_Selected excerpt_.
==*==

A picture is worth a thousand words–or at least 500 . . .
Before you read this blog, take a look at the picture above and decide what you think the article is probably going to be about.
HINT: It’s not about toilet paper. Skip to “The Point” if you just want to get to the actionable business practice—but I hope you’re not in that much of a hurry.
One of my daily practices is to shift into a mindful state of curiosity to see what I can learn from something very ordinary. My intent is to discover, recover or uncover an insight or lesson I can use in my practice as a professional facilitator. Often these insights occur on my morning dog walks in an old growth forest park. In this case it was in a bathroom as I was about to brush my teeth. Glancing to one side, I spotted an all too familiar scene, pictured above. I whipped out my iPhone to take a photo, not knowing what my subsequent pondering would reveal.
The Only Fact: The roll of toilet paper is . . . empty.
At this point I would normally have leapt into action and been annoyed about having to do so. Instead, I decided to take a bit of time to reflect on the situation and see what transferrable principle I could extract.
I asked myself, “Self, what are some possible explanations for the abandonment of an obvious requirement for action before I came on the scene?” Having paused for a moment, it struck me there were a number of them such as:
- There was a supply shortage
- The smoke detector went off in the kitchen
- Both dogs began barking like crazy
- There was a crashing sound downstairs
- We have an entitlement problem in our house
- The “Someone Should . . .” disease had struck.
Whichever turns out to be true will lead to different action. Perhaps I would be well-advised to pause before acting. Perhaps I should deepen my understanding of what might have led up to a potential crisis (as minor and personal as that might be).
We are in a time of incredible complexity and uncertainty. We are driven by the philosophy of time-based competition, where faster is better and is required for competitive advantage. We are also in the midst of the COVID-19 chaos. We are bombarded with changes in the economy, the environment, our home/social lives and the world in general. Standing still isn’t an option. Or is it?
- Responding thoughtfully may be more effective than responding quickly.
- If there is a fire or some other immediate emergency, acting swiftly is an appropriate response.
- However, if the circumstances are less time dependent, a better response is to pause.
- Taking a reasonable amount of time to broaden and deepen one’s understanding of the context will generally lead to better, wiser and more effective action.
Back to the Issue at Hand (so to speak)
In this case, there are no particularly dire consequences for misinterpreting the circumstances leading up to the empty role. As it turns out, as you can see from this picture, it was not a supply issue. I now must determine whether to begin a wide ranging inquiry as to how or why this situation came about—or let it go. Stay tuned . . .
“Learning is everywhere . . . if we choose to see it!”

==*==

_Extracted information_.
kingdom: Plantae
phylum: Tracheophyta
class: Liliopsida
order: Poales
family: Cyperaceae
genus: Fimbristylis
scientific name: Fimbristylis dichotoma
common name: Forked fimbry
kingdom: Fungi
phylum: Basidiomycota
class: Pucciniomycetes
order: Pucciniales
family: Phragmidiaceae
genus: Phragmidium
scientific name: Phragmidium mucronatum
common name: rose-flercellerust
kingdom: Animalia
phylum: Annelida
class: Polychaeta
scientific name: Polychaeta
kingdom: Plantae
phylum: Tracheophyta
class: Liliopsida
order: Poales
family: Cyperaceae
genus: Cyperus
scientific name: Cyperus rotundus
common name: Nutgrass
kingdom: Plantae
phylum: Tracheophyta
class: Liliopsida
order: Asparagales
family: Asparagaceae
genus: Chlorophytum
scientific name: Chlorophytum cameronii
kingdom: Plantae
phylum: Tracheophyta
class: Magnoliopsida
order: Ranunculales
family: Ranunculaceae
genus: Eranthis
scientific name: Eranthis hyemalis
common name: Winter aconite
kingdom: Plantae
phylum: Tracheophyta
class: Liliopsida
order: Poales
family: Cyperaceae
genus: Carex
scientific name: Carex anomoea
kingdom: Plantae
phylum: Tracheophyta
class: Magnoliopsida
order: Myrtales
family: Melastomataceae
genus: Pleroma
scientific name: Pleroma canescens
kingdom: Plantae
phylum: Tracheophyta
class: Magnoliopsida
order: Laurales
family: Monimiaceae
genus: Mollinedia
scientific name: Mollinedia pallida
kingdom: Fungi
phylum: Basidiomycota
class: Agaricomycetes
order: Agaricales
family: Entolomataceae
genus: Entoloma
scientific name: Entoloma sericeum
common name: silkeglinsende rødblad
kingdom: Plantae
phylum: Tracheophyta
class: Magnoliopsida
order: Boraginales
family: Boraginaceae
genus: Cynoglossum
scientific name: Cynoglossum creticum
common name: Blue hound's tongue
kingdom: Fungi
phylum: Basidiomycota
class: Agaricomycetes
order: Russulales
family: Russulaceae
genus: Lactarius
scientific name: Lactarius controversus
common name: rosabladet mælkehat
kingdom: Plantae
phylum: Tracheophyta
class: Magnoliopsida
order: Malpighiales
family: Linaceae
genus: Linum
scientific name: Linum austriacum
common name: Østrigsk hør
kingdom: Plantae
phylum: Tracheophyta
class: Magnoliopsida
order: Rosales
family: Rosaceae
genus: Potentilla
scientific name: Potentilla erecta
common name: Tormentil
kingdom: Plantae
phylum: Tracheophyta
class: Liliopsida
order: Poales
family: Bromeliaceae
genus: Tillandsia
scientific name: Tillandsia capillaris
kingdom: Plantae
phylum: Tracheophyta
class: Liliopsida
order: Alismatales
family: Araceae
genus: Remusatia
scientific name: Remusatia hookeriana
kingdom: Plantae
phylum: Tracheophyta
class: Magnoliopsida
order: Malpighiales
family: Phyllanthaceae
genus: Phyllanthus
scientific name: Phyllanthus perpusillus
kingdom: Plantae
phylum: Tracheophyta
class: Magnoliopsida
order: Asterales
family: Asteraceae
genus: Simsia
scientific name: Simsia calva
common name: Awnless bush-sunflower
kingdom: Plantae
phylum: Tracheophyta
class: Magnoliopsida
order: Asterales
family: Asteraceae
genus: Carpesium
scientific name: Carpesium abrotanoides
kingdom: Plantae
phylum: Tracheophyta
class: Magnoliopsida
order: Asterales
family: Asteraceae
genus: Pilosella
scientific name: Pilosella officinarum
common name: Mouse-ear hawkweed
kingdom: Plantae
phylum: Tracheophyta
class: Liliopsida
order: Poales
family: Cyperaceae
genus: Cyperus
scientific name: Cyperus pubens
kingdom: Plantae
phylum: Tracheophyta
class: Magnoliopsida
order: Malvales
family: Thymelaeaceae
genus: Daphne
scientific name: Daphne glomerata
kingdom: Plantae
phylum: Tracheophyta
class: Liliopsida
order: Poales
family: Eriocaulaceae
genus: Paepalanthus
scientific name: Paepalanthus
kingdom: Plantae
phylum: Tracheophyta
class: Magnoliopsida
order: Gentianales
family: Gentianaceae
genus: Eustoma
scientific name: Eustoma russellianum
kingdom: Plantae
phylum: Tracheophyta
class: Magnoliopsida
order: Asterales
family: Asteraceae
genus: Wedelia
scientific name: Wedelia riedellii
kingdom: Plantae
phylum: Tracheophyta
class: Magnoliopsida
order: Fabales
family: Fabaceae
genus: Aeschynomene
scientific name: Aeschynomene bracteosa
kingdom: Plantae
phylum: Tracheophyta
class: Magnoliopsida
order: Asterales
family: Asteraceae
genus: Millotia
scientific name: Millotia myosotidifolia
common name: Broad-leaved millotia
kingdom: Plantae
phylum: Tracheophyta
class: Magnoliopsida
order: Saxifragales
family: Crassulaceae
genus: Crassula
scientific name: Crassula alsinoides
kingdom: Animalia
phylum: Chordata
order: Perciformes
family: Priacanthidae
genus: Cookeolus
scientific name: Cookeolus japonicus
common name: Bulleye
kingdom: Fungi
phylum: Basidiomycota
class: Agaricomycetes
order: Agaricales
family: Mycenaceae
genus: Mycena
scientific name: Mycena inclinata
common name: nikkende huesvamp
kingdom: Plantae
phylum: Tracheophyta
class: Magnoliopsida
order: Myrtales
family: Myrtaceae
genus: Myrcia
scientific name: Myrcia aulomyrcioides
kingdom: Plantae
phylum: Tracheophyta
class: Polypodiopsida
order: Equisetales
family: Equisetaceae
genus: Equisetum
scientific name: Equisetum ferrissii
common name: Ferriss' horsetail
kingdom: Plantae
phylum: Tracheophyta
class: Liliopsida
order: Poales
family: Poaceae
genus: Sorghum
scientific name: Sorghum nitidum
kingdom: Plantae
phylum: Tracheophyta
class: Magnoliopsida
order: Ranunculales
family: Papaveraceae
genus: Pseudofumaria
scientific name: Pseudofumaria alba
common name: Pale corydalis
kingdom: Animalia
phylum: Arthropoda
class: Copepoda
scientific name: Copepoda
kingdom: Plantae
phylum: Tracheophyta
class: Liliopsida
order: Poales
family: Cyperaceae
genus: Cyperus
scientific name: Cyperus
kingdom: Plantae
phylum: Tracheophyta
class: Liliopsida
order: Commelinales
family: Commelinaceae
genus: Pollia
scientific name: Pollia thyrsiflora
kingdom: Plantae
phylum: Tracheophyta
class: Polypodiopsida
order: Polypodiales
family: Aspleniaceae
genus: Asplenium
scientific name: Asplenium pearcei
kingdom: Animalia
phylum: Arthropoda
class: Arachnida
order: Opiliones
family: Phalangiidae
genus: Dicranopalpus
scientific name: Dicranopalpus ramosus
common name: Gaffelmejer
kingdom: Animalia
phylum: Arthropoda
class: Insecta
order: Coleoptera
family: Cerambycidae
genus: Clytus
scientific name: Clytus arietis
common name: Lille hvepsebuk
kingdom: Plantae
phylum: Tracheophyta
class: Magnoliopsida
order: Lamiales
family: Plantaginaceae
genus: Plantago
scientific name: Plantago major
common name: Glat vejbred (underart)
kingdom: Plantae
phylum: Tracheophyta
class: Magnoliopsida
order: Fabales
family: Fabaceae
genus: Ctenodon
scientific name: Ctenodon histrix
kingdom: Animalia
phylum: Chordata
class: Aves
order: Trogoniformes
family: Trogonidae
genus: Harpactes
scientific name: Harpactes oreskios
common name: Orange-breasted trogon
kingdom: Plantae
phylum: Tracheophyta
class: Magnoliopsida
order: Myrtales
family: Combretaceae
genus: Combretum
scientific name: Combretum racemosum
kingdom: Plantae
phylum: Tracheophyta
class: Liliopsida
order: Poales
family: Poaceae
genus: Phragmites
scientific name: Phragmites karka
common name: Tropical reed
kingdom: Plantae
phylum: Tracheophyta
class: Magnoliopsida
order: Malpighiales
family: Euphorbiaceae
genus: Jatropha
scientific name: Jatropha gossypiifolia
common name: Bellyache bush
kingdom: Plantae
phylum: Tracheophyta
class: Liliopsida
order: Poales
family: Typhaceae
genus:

==*==

From the blog post on the empty toilet paper roll above, copy word for word the stretch from "- However, if" through "more effective action.".

- However, if the circumstances are less time dependent, a better response is to pause.
- Taking a reasonable amount of time to broaden and deepen one’s understanding of the context will generally lead to better, wiser and more effective action.